Generally, we observed the same associations between age at menarche, parity, age at first birth and time since last birth and UL as Marshall and colleagues (8
), although we were able to evaluate finer categories due to our extended follow-up.
The inverse association in our data between age at menarche and UL risk is consistent with previous studies (7
), although sometimes the association in previous studies did not reach significance (13
). To our knowledge observations between current cycle pattern and UL risk have not been previously reported. We observed that women with the longest cycle lengths or always irregular pattern were less likely to develop UL, perhaps due to less exposure to ovarian steroids. Conversely, women with extrememly regular cycles, who are unlikely to have anovulatory cycles, may have a reduction in risk due to regular progesterone exposure.
Consistent with earlier reports, parity was inversely associated with UL risk (8
). Previously, the inverse association between parity and UL had been questioned since nulliparous women could be infertile (9
). However, we observed an inverse association between parity and UL in both fertile and women who reported problems with fertility suggesting that parity is independently associated with UL.
We observed a trend in decreasing UL risk with longer duration of breastfeeding that was apparent across categories in the age-adjusted analysis but only evident after 19 months in the multivariate adjusted model. Investigators from the Black Women’s Health Study also evaluated the association between breastfeeding and UL risk and observed no association across categories ranging from <1 month to ≥ 24 months (14
). Although these data appear to be at odds, the confidence intervals overlap, and we have greater power to detect an association at the highest categories where the association is evident.
Though there are many potential influences on UL development [reviewed in (4
)], endogenous hormones are hypothesized to be instrumental. UL incidence increases until menopause and GnRH agonists, which shut down gonadal hormone production, are an effective UL treatment (4
). In addition, UL symptoms are often relieved with menopause but some women report that symptoms continue or develop with hormonal replacement therapy. Thus, our observations may be explained by extended exposure to endogenous estrogen and progesterone. For instance, decreasing risk with increasing age at menarche may be a reflection of decreased lifetime exposure to gonadal hormones. Similarly, breastfeeding, which induces amenorrhea and therefore periods of decreased estrogen/progesterone exposure, also reduced UL risk.
Though both estrogen and progesterone are elevated during pregnancy, progesterone, the predominant hormone, is required to establish and maintain the pregnancy (17
) and may reduce UL risk. Baird and Dunson proposed that pregnancy is protective due to remodeling during uterine involution in the weeks following delivery (18
). Alternatively, UL may develop in response to damage to myometrial cells during menstruation (19
). Our observations regarding pregnancy, lactation, late age at menarche, and long menstrual cycle length would support this theory since all these exposures involve fewer menstrual cycles.

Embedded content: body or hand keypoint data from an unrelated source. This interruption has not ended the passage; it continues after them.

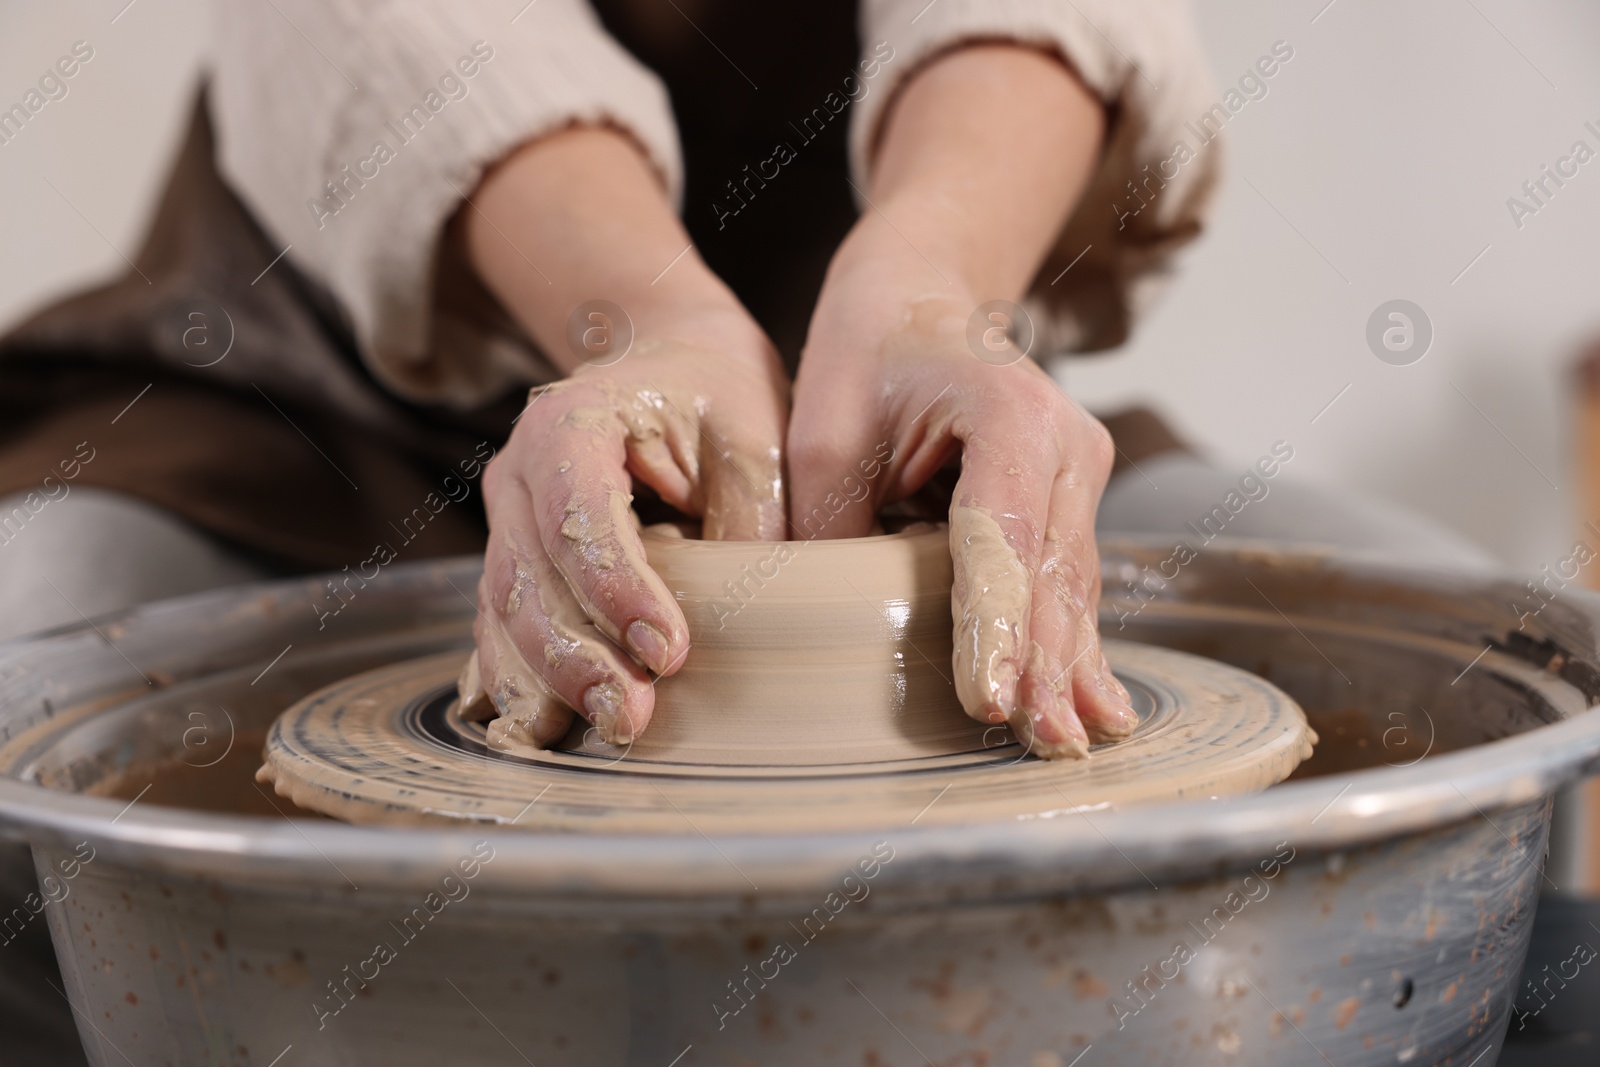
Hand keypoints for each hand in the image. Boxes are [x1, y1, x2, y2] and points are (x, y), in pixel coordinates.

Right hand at [456, 127, 785, 746]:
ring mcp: (506, 521)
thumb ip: (751, 517)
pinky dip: (522, 679)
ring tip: (605, 731)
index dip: (618, 591)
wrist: (671, 365)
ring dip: (550, 681)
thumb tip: (753, 617)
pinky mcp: (514, 562)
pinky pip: (501, 628)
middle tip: (634, 716)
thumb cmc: (718, 397)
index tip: (671, 653)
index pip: (579, 516)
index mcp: (570, 423)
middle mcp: (518, 473)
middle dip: (577, 657)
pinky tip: (549, 728)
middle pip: (529, 579)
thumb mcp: (755, 436)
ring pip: (506, 613)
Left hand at [792, 283, 1135, 757]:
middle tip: (1041, 746)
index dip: (996, 622)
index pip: (1001, 535)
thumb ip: (836, 528)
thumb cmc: (866, 353)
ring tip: (1068, 743)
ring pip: (1072, 585)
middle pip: (1053, 572)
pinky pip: (1070, 579)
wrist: (920, 293)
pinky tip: (1094, 705)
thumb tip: (838, 629)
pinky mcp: (1071, 498)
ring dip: (1067, 667)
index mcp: (1008, 411)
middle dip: (1044, 665)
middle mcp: (1066, 441)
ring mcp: (1080, 469)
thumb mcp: (824, 434)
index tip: (990, 699)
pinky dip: (1073, 643)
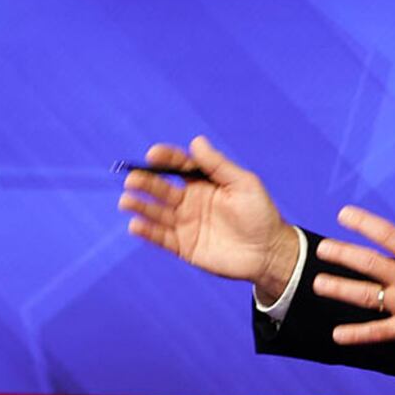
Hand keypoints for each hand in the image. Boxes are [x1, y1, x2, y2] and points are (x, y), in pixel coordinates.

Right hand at [121, 137, 305, 297]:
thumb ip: (218, 165)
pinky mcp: (183, 246)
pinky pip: (161, 238)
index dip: (166, 159)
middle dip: (146, 183)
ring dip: (140, 206)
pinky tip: (135, 225)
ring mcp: (185, 224)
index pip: (178, 166)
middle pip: (162, 189)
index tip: (153, 154)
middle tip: (132, 179)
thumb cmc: (260, 214)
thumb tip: (196, 141)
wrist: (268, 252)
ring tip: (126, 201)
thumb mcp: (243, 183)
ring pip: (156, 212)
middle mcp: (190, 201)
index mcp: (203, 182)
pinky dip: (147, 232)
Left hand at [310, 190, 394, 351]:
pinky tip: (337, 335)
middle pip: (368, 264)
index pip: (386, 235)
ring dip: (340, 289)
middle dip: (342, 255)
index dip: (363, 223)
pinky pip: (378, 332)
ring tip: (318, 284)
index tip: (344, 215)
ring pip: (366, 296)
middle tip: (321, 249)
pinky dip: (357, 335)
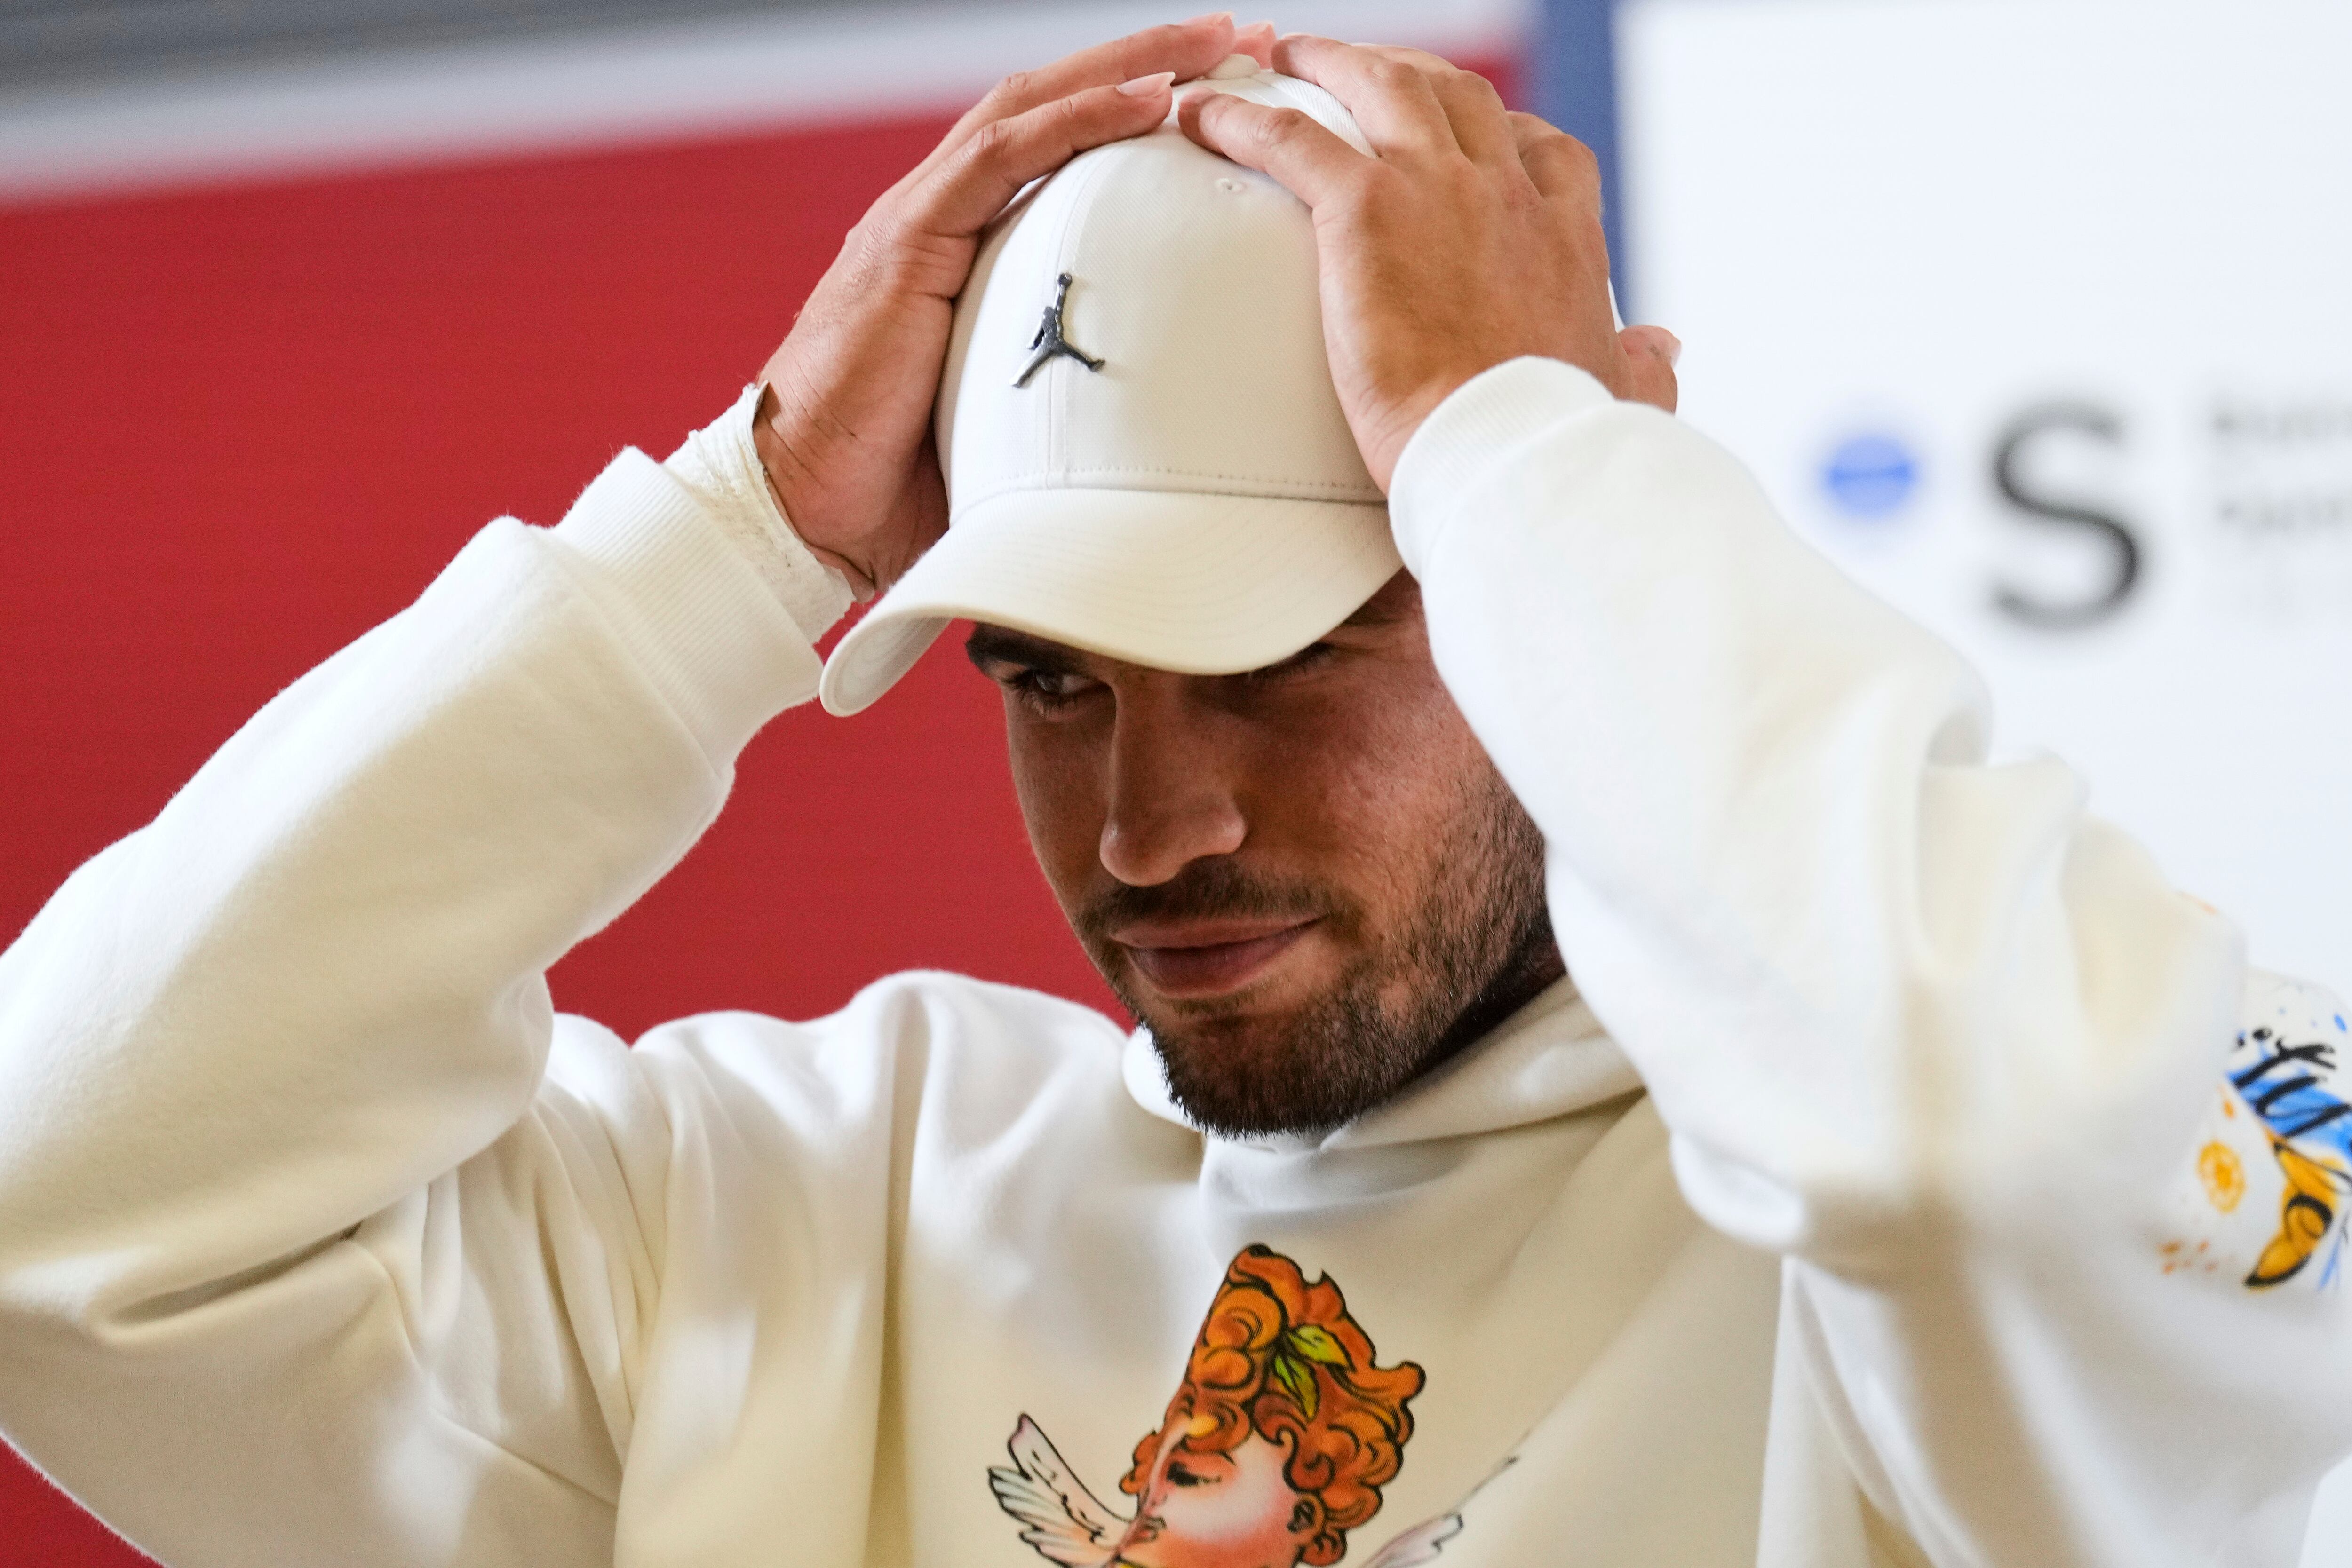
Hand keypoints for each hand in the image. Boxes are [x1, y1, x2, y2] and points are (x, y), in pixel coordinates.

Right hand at [753, 14, 1260, 597]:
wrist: (804, 507)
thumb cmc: (896, 484)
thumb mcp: (1008, 425)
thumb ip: (1069, 399)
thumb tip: (1156, 435)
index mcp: (962, 248)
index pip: (1059, 146)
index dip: (1138, 107)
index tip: (1228, 93)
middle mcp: (942, 215)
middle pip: (1055, 103)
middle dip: (1153, 59)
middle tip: (1244, 37)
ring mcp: (920, 218)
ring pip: (1035, 104)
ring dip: (1131, 64)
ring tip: (1216, 41)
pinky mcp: (909, 240)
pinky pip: (1003, 155)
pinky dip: (1079, 118)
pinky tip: (1151, 97)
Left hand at [1176, 37, 1678, 491]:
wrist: (1506, 460)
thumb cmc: (1555, 445)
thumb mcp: (1620, 395)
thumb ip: (1640, 365)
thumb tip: (1664, 347)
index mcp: (1566, 238)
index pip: (1544, 150)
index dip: (1504, 130)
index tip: (1476, 129)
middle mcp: (1509, 194)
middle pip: (1459, 96)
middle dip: (1411, 73)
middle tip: (1365, 71)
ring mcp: (1439, 192)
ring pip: (1380, 87)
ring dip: (1329, 63)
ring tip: (1287, 56)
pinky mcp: (1367, 212)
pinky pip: (1291, 140)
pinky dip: (1243, 119)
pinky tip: (1206, 114)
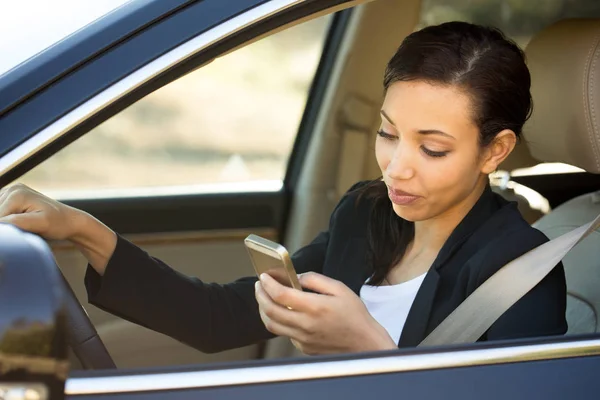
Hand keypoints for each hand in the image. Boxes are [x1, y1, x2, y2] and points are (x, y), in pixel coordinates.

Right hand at [0, 183, 116, 274]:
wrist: (70, 220)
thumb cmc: (59, 224)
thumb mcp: (40, 224)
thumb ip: (16, 222)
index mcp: (16, 194)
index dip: (4, 232)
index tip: (20, 235)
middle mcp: (12, 189)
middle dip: (6, 228)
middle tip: (25, 231)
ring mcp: (11, 192)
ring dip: (6, 225)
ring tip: (25, 228)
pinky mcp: (11, 198)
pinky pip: (1, 212)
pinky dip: (6, 222)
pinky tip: (20, 225)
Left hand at [255, 271, 396, 354]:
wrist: (365, 343)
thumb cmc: (355, 314)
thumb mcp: (339, 288)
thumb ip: (315, 279)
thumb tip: (295, 277)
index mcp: (315, 307)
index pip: (281, 294)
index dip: (268, 284)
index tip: (264, 276)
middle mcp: (306, 325)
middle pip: (270, 310)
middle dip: (260, 295)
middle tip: (259, 285)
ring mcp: (303, 339)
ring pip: (272, 324)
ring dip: (263, 309)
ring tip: (264, 297)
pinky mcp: (303, 347)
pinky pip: (284, 333)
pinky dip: (278, 320)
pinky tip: (283, 311)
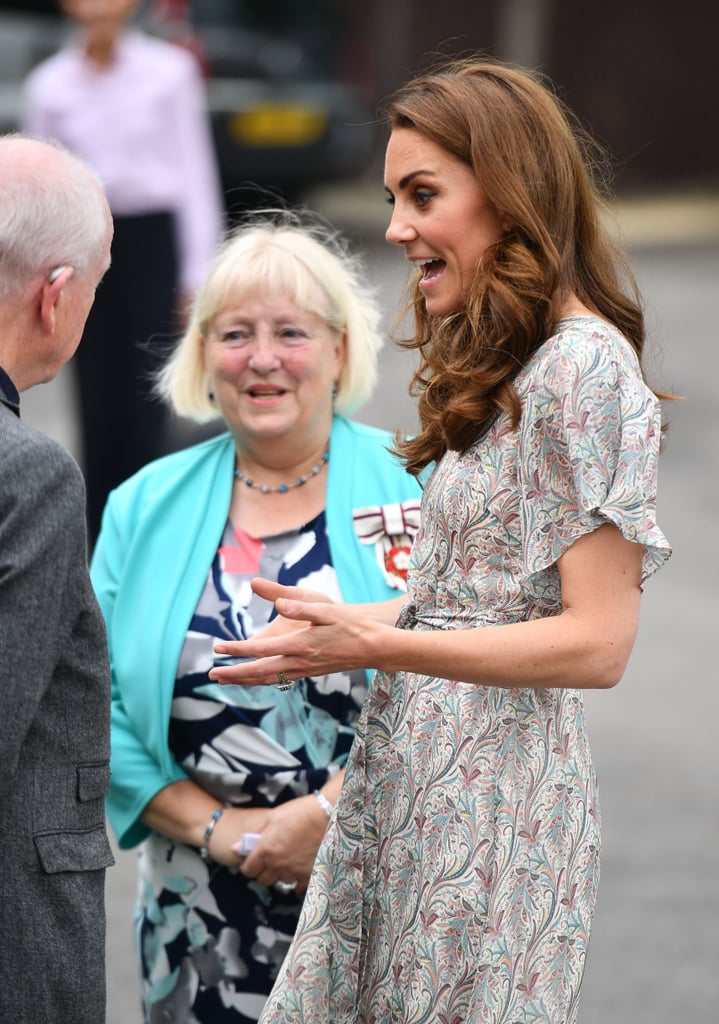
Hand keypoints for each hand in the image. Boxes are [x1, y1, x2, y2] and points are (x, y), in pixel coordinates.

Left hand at [209, 577, 377, 684]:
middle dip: (233, 674)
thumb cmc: (351, 624)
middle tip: (211, 676)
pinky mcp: (309, 672)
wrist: (372, 647)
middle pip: (259, 671)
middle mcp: (299, 661)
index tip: (218, 647)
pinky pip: (280, 680)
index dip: (237, 649)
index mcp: (300, 644)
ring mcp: (304, 670)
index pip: (261, 649)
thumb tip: (279, 603)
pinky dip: (262, 681)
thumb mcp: (327, 609)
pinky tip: (254, 679)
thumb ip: (301, 607)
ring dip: (244, 681)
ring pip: (268, 679)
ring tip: (225, 681)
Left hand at [236, 794, 331, 890]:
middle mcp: (279, 865)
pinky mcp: (310, 875)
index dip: (248, 865)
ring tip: (287, 859)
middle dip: (263, 871)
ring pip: (281, 882)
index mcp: (266, 850)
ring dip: (281, 874)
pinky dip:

Our study is limited by the fact that many UL are asymptomatic and UL are identified in our study by self-report. Therefore, the UL identified by our study participants are likely to be symptomatic. Baird and colleagues have shown that 50% of women aged 35–49 with no previous history of UL will have a UL detected by ultrasound (18
). Consequently, spurious associations may be observed between exposures that are associated with medical surveillance and UL. For instance, women receiving prenatal care may be more likely to have a UL detected. However, this would increase UL diagnoses among pregnant women and lead to a spurious positive association between parity and UL. Since we observed a decreased risk of UL with increasing number of pregnancies this type of bias is unlikely, although the true association could have been attenuated by an excess of UL diagnoses among pregnant women.
In addition, differences in multivariate and age-adjusted estimates suggest a role for confounding in these associations. Although we have adjusted for known and suspected UL risk factors, residual confounding could still account for some observed associations. Given the large number of statistical tests performed in this analysis, some associations could be statistically significant by chance. However, all of the exposures evaluated were selected a priori, minimizing the likelihood of a chance finding.
With respect to public health significance, UL that come to clinical attention are the most relevant to study and understand since these are a source of considerable morbidity. Undetected UL are more likely to be asymptomatic (20
); therefore, identification of factors involved in the initiation of UL development may not be as clinically important.
In our study, the proportion of new UL (9%) and new and existing UL combined (14%) is lower than the UL prevalence reported in other studies (21
), likely due to the overwhelmingly Caucasian composition of our study population. Since UL are more common in African American women (15
), the generalizability of our results are limited.
Our prospective analyses among premenopausal U.S. registered nurses suggest that late age at menarche, long menstrual cycles, parity, late age at first and last birth, short time since last birth, and breastfeeding reduce UL risk. The large sample size, prospective design, detailed assessment of menstrual and reproductive characteristics, and updated exposure and covariate information of the Nurses Health Study II allowed us to add to the limited knowledge of menstrual and reproductive characteristics and UL risk.